BEGIN EXCERPT TO READ

A new study has found that every person has a unique personal microbiome that affects the air around them.
It was probably cuter in the Peanuts comic. A new study has been published making the slightly disturbing case that every person walks around with their own unique microbiome, which is an airborne aura of bacteria.
As CNet Magazine reports, researchers announced on Tuesday that they had completed a new study measuring the bacterial emissions of 11 people. The participants were asked to stand in a “sanitized custom experimental climate changer” while the scientists analyzed the air around them for bacteria and other microbes. The air was then compared to a adjacent, unoccupied test space next to them.
The results were significant, if a bit stomach turning. The scientists found that each test subject not only created a microbiome, or bacteria cloud, that had an effect on the air around them, but that each microbiome was unique and distinguishable to the person it belonged to.
James F. Meadow, lead author of the study, admitted his team was taken aback by the results. “We expected that we would be able to detect the human microbiome in the air around a person,” he said. “But we were surprised to find that we could identify most of the occupants just by sampling their microbial cloud.”
While using a microbiome to identify someone is a long way from being a day to day possibility, the study has interesting implications for infection research, as the microbiome may lead to further understanding of how contagious diseases spread in close quarters.
Until then, I think we all need to shower.

END EXCERPT TO READ
BEGIN RECORD EXTRACTS

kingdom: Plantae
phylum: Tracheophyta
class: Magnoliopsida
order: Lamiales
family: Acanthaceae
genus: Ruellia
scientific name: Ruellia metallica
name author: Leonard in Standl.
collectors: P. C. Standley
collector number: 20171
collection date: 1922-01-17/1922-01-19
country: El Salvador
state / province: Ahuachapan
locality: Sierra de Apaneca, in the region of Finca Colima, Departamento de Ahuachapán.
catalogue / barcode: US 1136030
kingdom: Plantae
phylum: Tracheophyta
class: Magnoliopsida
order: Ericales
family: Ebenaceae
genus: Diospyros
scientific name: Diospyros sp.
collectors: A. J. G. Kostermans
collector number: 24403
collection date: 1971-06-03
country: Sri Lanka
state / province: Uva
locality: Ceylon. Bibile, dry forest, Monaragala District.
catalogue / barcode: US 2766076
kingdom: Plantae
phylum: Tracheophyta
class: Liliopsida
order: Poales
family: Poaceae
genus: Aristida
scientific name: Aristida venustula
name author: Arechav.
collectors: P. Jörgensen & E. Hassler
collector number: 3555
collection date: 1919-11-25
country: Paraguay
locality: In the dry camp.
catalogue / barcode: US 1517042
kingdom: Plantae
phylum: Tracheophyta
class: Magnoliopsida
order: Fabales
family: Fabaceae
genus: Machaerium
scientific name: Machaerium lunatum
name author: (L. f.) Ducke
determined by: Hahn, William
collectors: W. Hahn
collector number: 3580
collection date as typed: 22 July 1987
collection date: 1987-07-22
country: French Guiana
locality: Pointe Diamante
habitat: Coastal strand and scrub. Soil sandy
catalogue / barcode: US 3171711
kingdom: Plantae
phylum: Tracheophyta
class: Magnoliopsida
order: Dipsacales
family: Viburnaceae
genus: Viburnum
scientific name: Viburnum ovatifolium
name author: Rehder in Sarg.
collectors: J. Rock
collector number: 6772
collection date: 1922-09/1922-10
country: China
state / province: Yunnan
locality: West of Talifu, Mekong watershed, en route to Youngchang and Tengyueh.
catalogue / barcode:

END RECORD EXTRACTS

▸ **TASK SET**:
a: From the microbiome article, write out the passage starting with "As CNet Magazine" and going on through "it belonged to.".
b: Translate this sentence from the microbiome article into Spanish: "James F. Meadow, lead author of the study, admitted his team was taken aback by the results."
The data has no connection to the article on personal microbiomes.

▸ **PROBLEM SOLUTIONS**:
a:
As CNet Magazine reports, researchers announced on Tuesday that they had completed a new study measuring the bacterial emissions of 11 people. The participants were asked to stand in a “sanitized custom experimental climate changer” while the scientists analyzed the air around them for bacteria and other microbes. The air was then compared to a adjacent, unoccupied test space next to them.
The results were significant, if a bit stomach turning. The scientists found that each test subject not only created a microbiome, or bacteria cloud, that had an effect on the air around them, but that each microbiome was unique and distinguishable to the person it belonged to.

b: James F. Meadow, autor principal del estudio, admitió que su equipo quedó desconcertado por los resultados.